All Black star Aaron Smith has revealed his public toilet tryst cost him "mana" and the haka leadership.
Smith was sent packing from the All Blacks during the 2016 Rugby Championship and faced a disciplinary hearing after he was caught by travellers in a disabled toilet at Christchurch Airport with a woman who was not his partner.
The tryst occurred as the All Blacks prepared to travel to South Africa.
At the time, the 29-year-old - a veteran of 74 tests - was leader of the All Blacks haka.
But in a new book by veteran British journalist Peter Bills, The Jersey, Smith has opened up on how the incident cost him his mana and prompted his decision to offer to step down as haka leader.
"I was one of the first to say, 'I should not be doing it', and that is what happened," Smith says in the book.
"It's a part of the mana, isn't it? You lose mana when you do things like that. TJ Perenara took over and I was happy for him to do that because of the mana I had lost from what I had done."
Talking in The Jersey, All Black mental skills coach Gilbert Enoka also opens up on the scandal that engulfed Smith.

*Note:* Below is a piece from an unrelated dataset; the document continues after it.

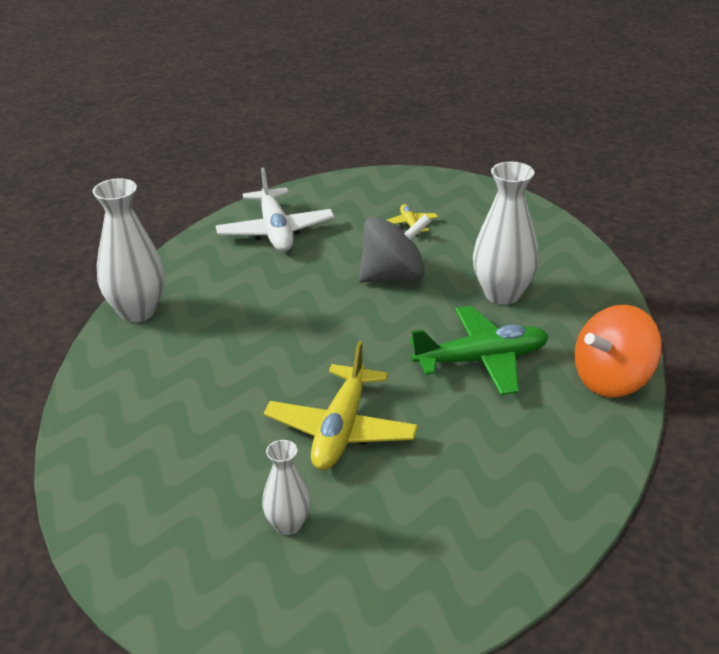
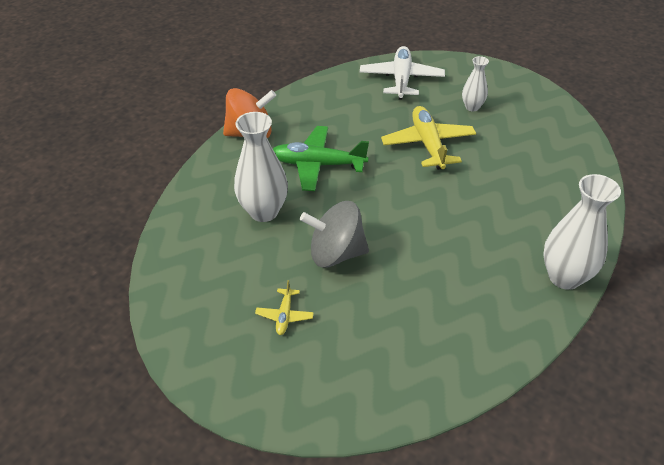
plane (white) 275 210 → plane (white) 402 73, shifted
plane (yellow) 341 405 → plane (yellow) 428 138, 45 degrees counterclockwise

"What Aaron did was so severe for himself personally that it shattered him hugely," Enoka said.
"He needs to think why he screwed up. It was like a tide that crept up. You think you are indestructible and above different things. But suddenly you come crashing down in a huge way."

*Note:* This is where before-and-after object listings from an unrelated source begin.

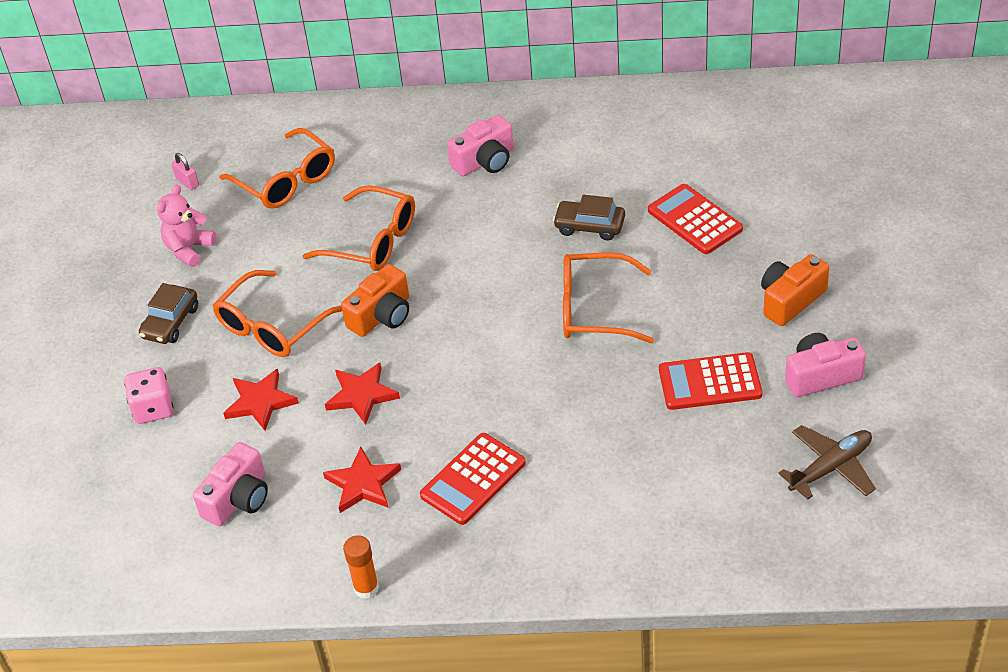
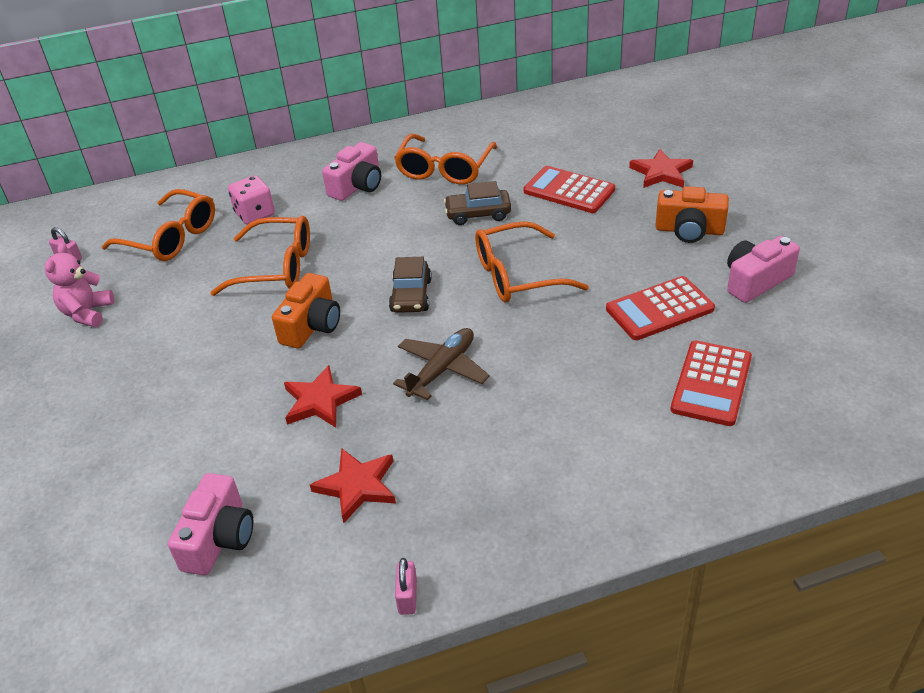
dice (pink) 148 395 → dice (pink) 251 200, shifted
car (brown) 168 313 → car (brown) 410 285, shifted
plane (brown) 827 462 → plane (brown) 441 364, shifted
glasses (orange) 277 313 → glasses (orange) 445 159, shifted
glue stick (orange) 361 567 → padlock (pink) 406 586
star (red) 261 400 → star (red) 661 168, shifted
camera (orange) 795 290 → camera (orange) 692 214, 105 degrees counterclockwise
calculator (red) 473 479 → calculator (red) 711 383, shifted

Smith went on to reclaim his starting spot in the All Blacks later in 2016 and in October 2017 led the haka again.
Also in the book, star first-five Beauden Barrett claims the All Blacks are not "revered enough" in New Zealand and hits out an an unhealthy "tall poppy syndrome".

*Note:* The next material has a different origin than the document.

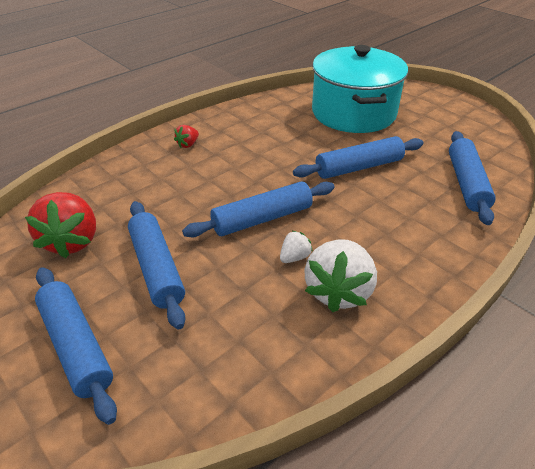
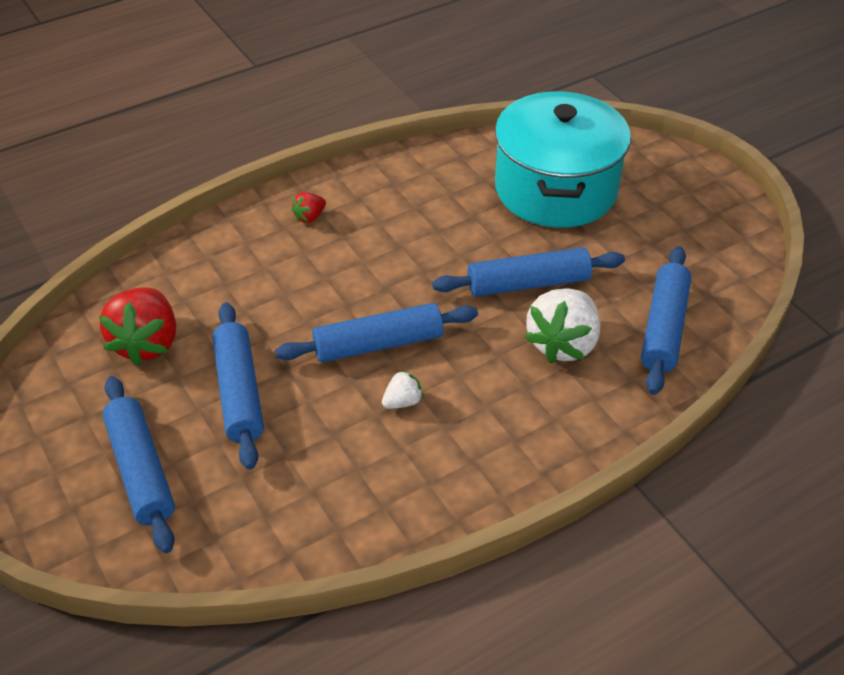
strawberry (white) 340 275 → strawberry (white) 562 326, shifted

"I don't think that's healthy - I think you should be encouraged and applauded when you do great things," Barrett, who has been an All Black since 2012, tells the author.
"It just does annoy me when the general public bring people down to earth when really, we should be applauding great achievements."
Barrett, who has won back-to-back World Rugby Player of the Year awards, said no matter how "good a win you get", the All Blacks were "always told by everyone" that it was time for them to get on with the next job.
"Whereas overseas, you do really appreciate the support you get over there for what the All Blacks achieve."
Ex-All Black prop Kees Meeuws also suggests the haka has lost its mana and calls for its use to be reduced.
Meeuws, an All Black who played 42 tests between 1998-2004, added the haka had become a "showpiece" and it should not be performed before every test.
"We should either have it at home or just away from home, like it used to be."
Talking in the book also about the haka, Colin Meads, who died in August last year aged 81, said emphasis on the haka had become too big. "We were haka-ed out there for a while and still are."
• The Jersey by Peter Bills, Macmillan, RRP $44.99, publishing on 14 August.